#### Ziel der Aufgabe
Gib sämtliche Zeilen der folgenden Einträge als JSON-Liste von Zeichenketten wieder, eine Zeichenkette pro Zeile und ohne Leerzeilen. Die Bilder lässt du dabei weg.

(Gespeicherte Einträge)
▶
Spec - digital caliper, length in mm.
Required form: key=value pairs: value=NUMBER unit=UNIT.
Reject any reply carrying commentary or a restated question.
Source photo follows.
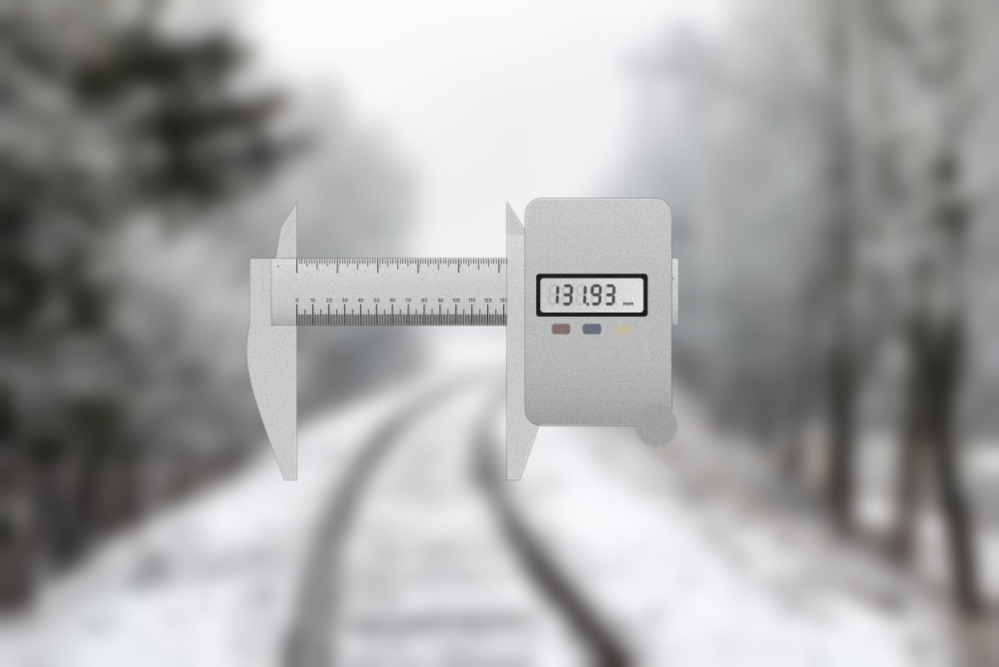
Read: value=131.93 unit=mm
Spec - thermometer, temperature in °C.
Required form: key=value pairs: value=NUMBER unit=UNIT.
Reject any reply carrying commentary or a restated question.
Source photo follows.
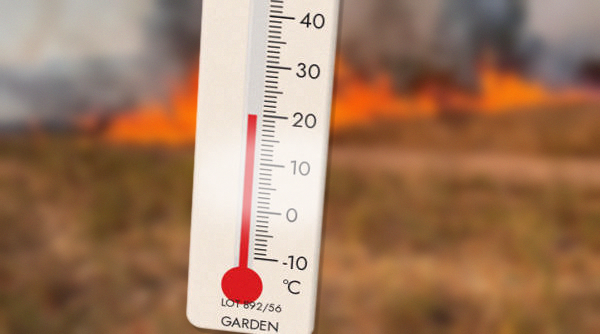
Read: value=20 unit=°C
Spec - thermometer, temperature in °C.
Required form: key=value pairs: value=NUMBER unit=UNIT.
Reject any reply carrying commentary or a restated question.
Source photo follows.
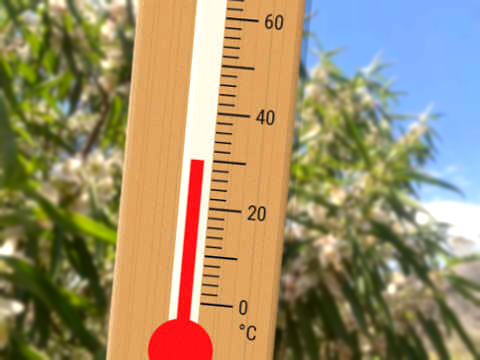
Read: value=30 unit=°C
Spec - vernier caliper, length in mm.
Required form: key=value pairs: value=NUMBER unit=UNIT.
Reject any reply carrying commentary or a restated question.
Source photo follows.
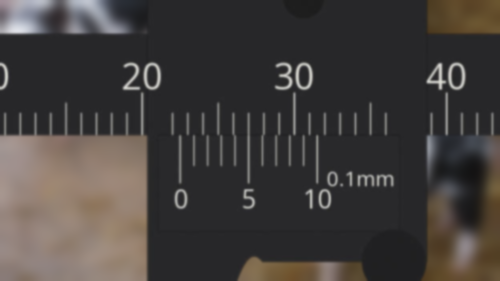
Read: value=22.5 unit=mm
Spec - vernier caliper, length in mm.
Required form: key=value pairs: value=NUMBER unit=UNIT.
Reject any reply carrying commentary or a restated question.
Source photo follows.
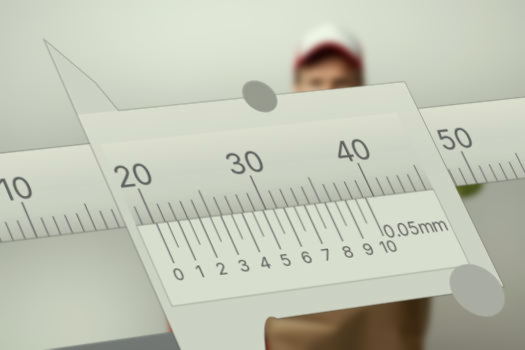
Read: value=20.2 unit=mm
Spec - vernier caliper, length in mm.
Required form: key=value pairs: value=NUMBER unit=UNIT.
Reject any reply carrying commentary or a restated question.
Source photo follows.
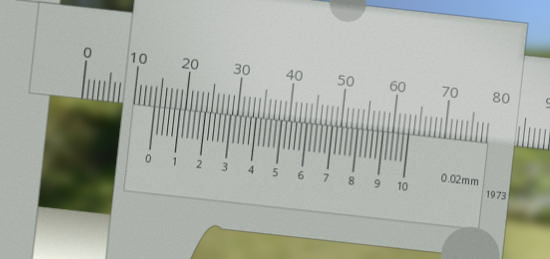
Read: value=14.0 unit=mm
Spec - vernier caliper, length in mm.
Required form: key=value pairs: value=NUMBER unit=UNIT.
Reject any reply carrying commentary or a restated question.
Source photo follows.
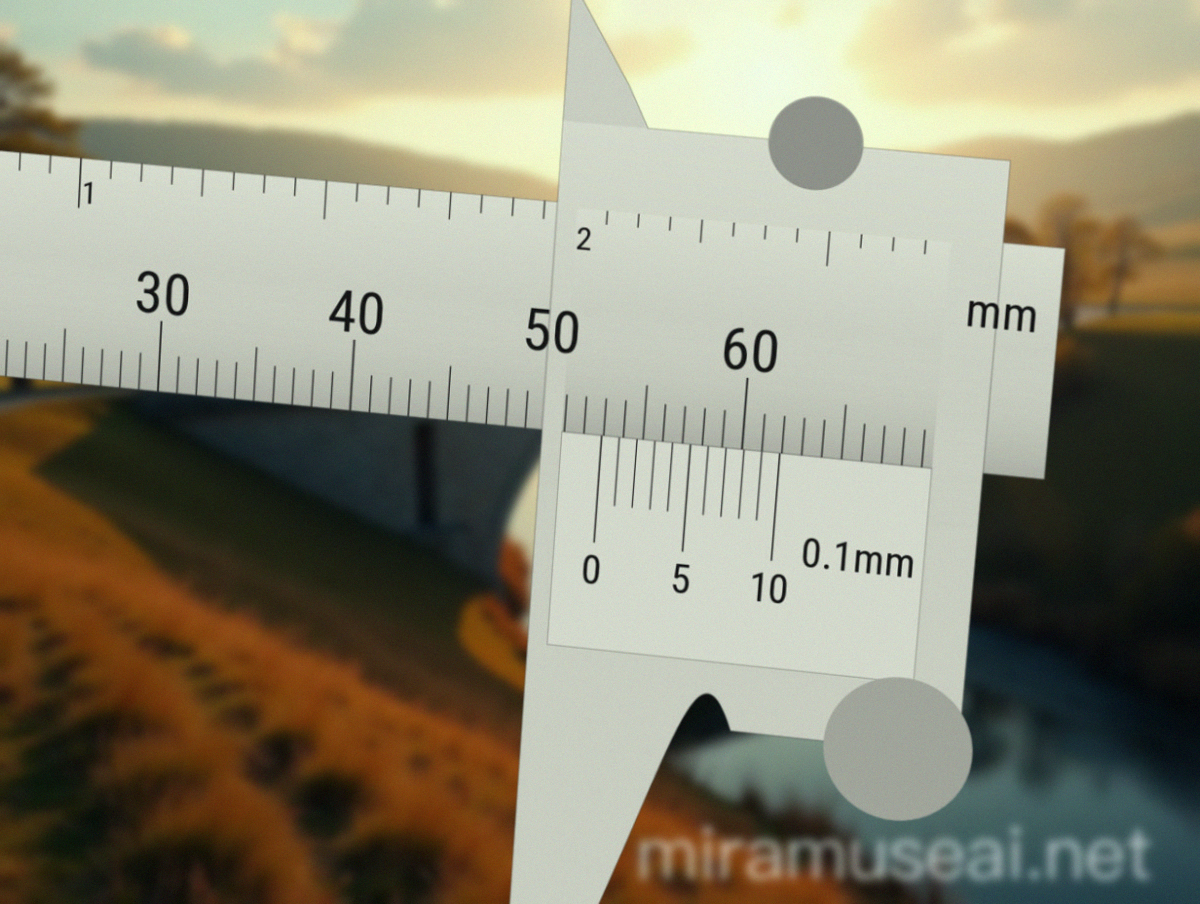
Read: value=52.9 unit=mm
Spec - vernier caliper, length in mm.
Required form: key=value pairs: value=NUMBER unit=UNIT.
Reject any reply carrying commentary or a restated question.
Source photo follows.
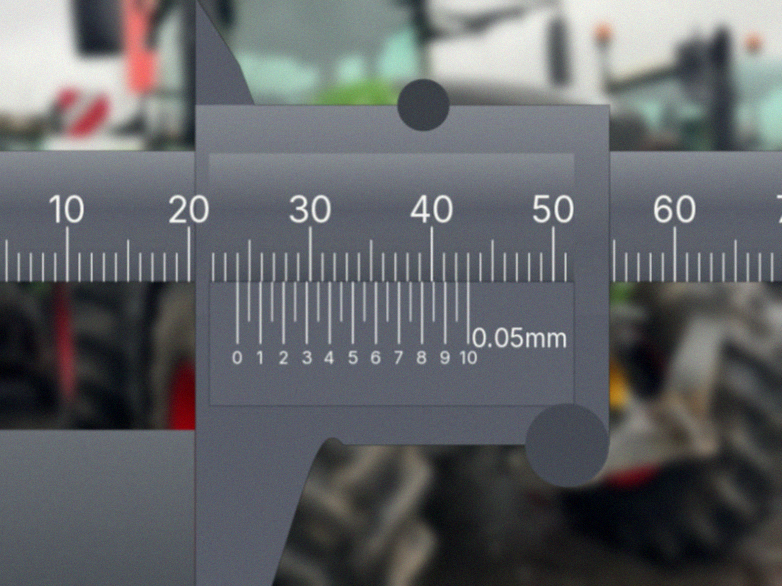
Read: value=24.0 unit=mm
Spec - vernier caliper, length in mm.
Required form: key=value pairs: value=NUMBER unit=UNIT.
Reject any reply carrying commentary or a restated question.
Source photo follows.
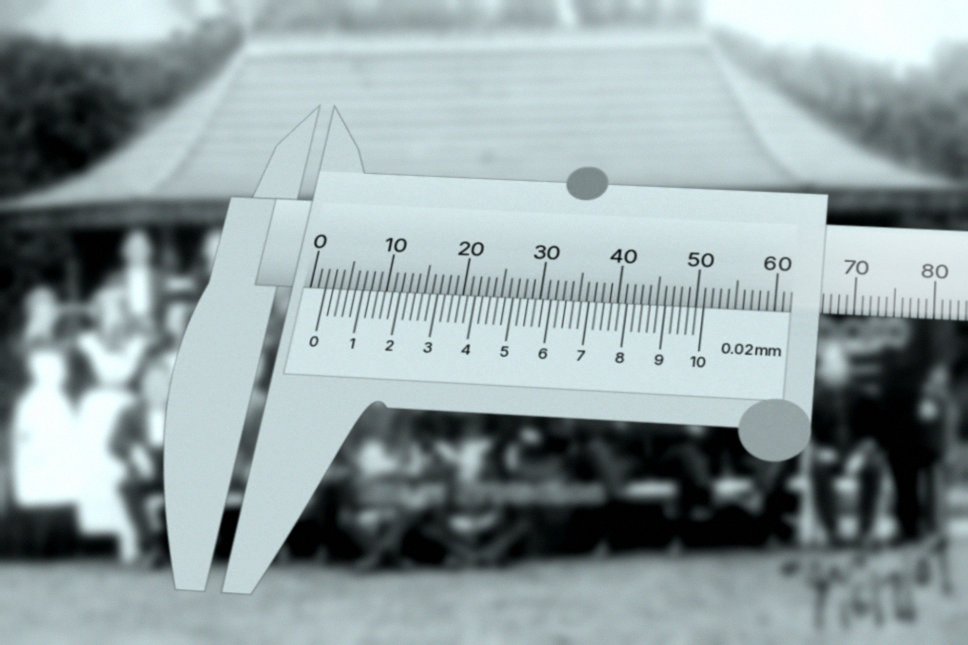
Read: value=2.0 unit=mm
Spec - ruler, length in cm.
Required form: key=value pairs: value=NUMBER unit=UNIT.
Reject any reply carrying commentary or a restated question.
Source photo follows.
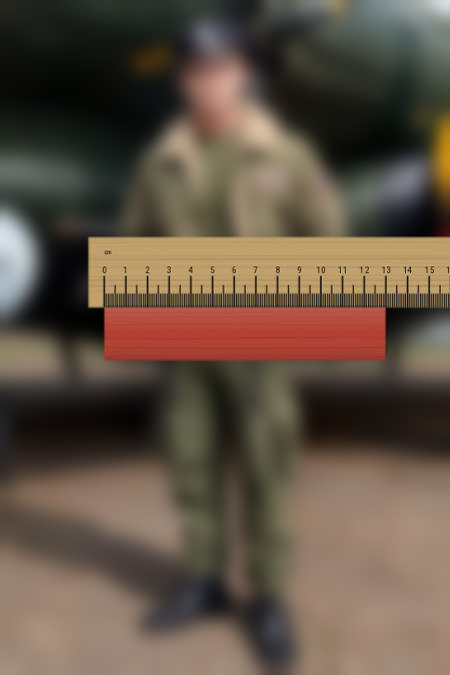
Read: value=13 unit=cm
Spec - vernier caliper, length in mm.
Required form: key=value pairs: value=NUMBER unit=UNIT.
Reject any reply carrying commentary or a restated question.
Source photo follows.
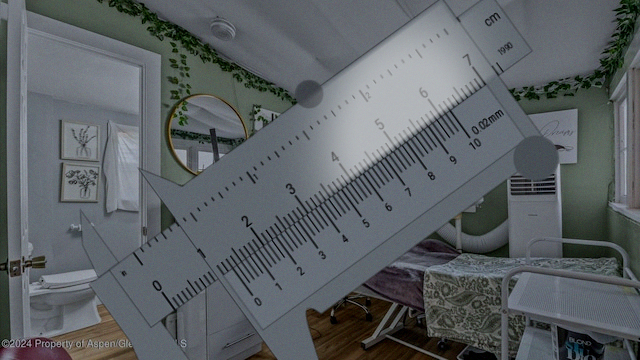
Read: value=13.0 unit=mm
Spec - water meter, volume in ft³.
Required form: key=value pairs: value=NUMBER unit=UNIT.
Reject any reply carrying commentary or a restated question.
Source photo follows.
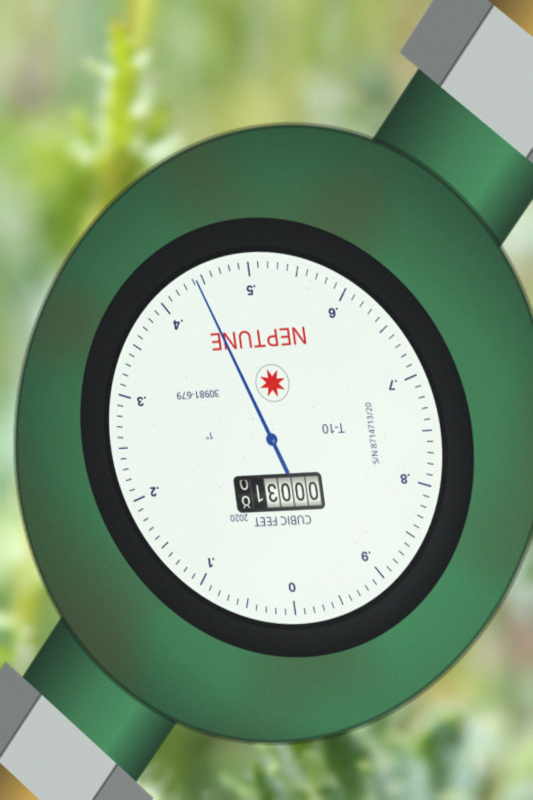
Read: value=318.44 unit=ft³
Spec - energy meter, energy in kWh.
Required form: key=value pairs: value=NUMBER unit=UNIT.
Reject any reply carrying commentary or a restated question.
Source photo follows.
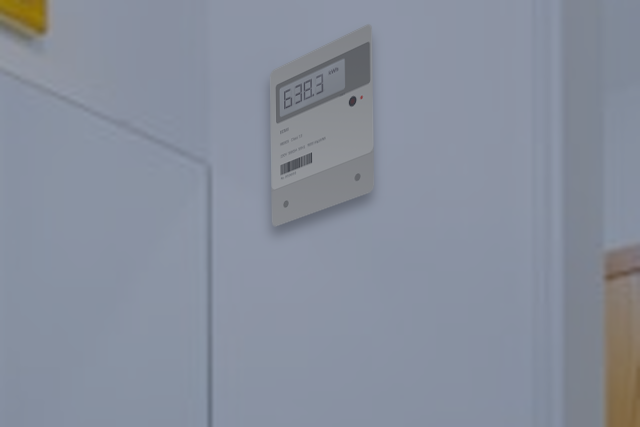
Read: value=638.3 unit=kWh
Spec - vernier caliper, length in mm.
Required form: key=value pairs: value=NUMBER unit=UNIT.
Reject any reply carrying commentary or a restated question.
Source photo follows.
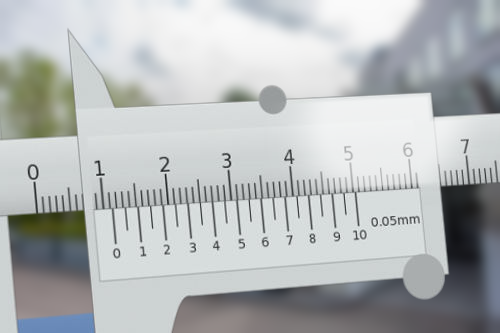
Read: value=11.4 unit=mm
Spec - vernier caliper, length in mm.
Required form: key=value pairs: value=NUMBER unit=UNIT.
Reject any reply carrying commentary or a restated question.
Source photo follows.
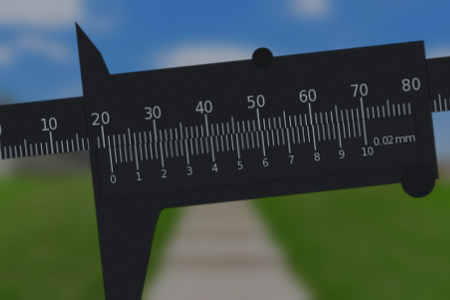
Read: value=21.0 unit=mm
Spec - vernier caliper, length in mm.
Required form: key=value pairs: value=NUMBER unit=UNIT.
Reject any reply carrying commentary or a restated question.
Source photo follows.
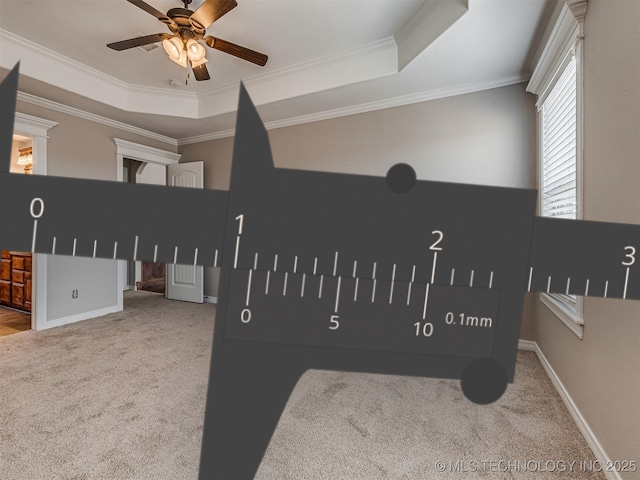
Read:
◀
#### Lösung der Aufgabe
[
  "Spec - digital caliper, length in mm.",
  "Required form: key=value pairs: value=NUMBER unit=UNIT.",
  "Reject any reply carrying commentary or a restated question.",
  "Source photo follows.",
  "Read: value=131.93 unit=mm",
  "Spec - thermometer, temperature in °C.",
  "Required form: key=value pairs: value=NUMBER unit=UNIT.",
  "Reject any reply carrying commentary or a restated question.",
  "Source photo follows.",
  "Read: value=20 unit=°C",
  "Spec - thermometer, temperature in °C.",
  "Required form: key=value pairs: value=NUMBER unit=UNIT.",
  "Reject any reply carrying commentary or a restated question.",
  "Source photo follows.",
  "Read: value=30 unit=°C",
  "Spec - vernier caliper, length in mm.",
  "Required form: key=value pairs: value=NUMBER unit=UNIT.",
  "Reject any reply carrying commentary or a restated question.",
  "Source photo follows.",
  "Read: value=22.5 unit=mm",
  "Spec - vernier caliper, length in mm.",
  "Required form: key=value pairs: value=NUMBER unit=UNIT.",
  "Reject any reply carrying commentary or a restated question.",
  "Source photo follows.",
  "Read: value=20.2 unit=mm",
  "Spec - vernier caliper, length in mm.",
  "Required form: key=value pairs: value=NUMBER unit=UNIT.",
  "Reject any reply carrying commentary or a restated question.",
  "Source photo follows.",
  "Read: value=14.0 unit=mm",
  "Spec - vernier caliper, length in mm.",
  "Required form: key=value pairs: value=NUMBER unit=UNIT.",
  "Reject any reply carrying commentary or a restated question.",
  "Source photo follows.",
  "Read: value=52.9 unit=mm",
  "Spec - vernier caliper, length in mm.",
  "Required form: key=value pairs: value=NUMBER unit=UNIT.",
  "Reject any reply carrying commentary or a restated question.",
  "Source photo follows.",
  "Read: value=24.0 unit=mm",
  "Spec - vernier caliper, length in mm.",
  "Required form: key=value pairs: value=NUMBER unit=UNIT.",
  "Reject any reply carrying commentary or a restated question.",
  "Source photo follows.",
  "Read: value=2.0 unit=mm",
  "Spec - ruler, length in cm.",
  "Required form: key=value pairs: value=NUMBER unit=UNIT.",
  "Reject any reply carrying commentary or a restated question.",
  "Source photo follows.",
  "Read: value=13 unit=cm",
  "Spec - vernier caliper, length in mm.",
  "Required form: key=value pairs: value=NUMBER unit=UNIT.",
  "Reject any reply carrying commentary or a restated question.",
  "Source photo follows.",
  "Read: value=13.0 unit=mm",
  "Spec - water meter, volume in ft³.",
  "Required form: key=value pairs: value=NUMBER unit=UNIT.",
  "Reject any reply carrying commentary or a restated question.",
  "Source photo follows.",
  "Read: value=318.44 unit=ft³",
  "Spec - energy meter, energy in kWh.",
  "Required form: key=value pairs: value=NUMBER unit=UNIT.",
  "Reject any reply carrying commentary or a restated question.",
  "Source photo follows.",
  "Read: value=638.3 unit=kWh",
  "Spec - vernier caliper, length in mm.",
  "Required form: key=value pairs: value=NUMBER unit=UNIT.",
  "Reject any reply carrying commentary or a restated question.",
  "Source photo follows.",
  "Read: value=11.4 unit=mm",
  "Spec - vernier caliper, length in mm.",
  "Required form: key=value pairs: value=NUMBER unit=UNIT.",
  "Reject any reply carrying commentary or a restated question.",
  "Source photo follows.",
  "Read: value=21.0 unit=mm",
  "Spec - vernier caliper, length in mm.",
  "Required form: key=value pairs: value=NUMBER unit=UNIT.",
  "Reject any reply carrying commentary or a restated question.",
  "Source photo follows.",
  "Read:"
]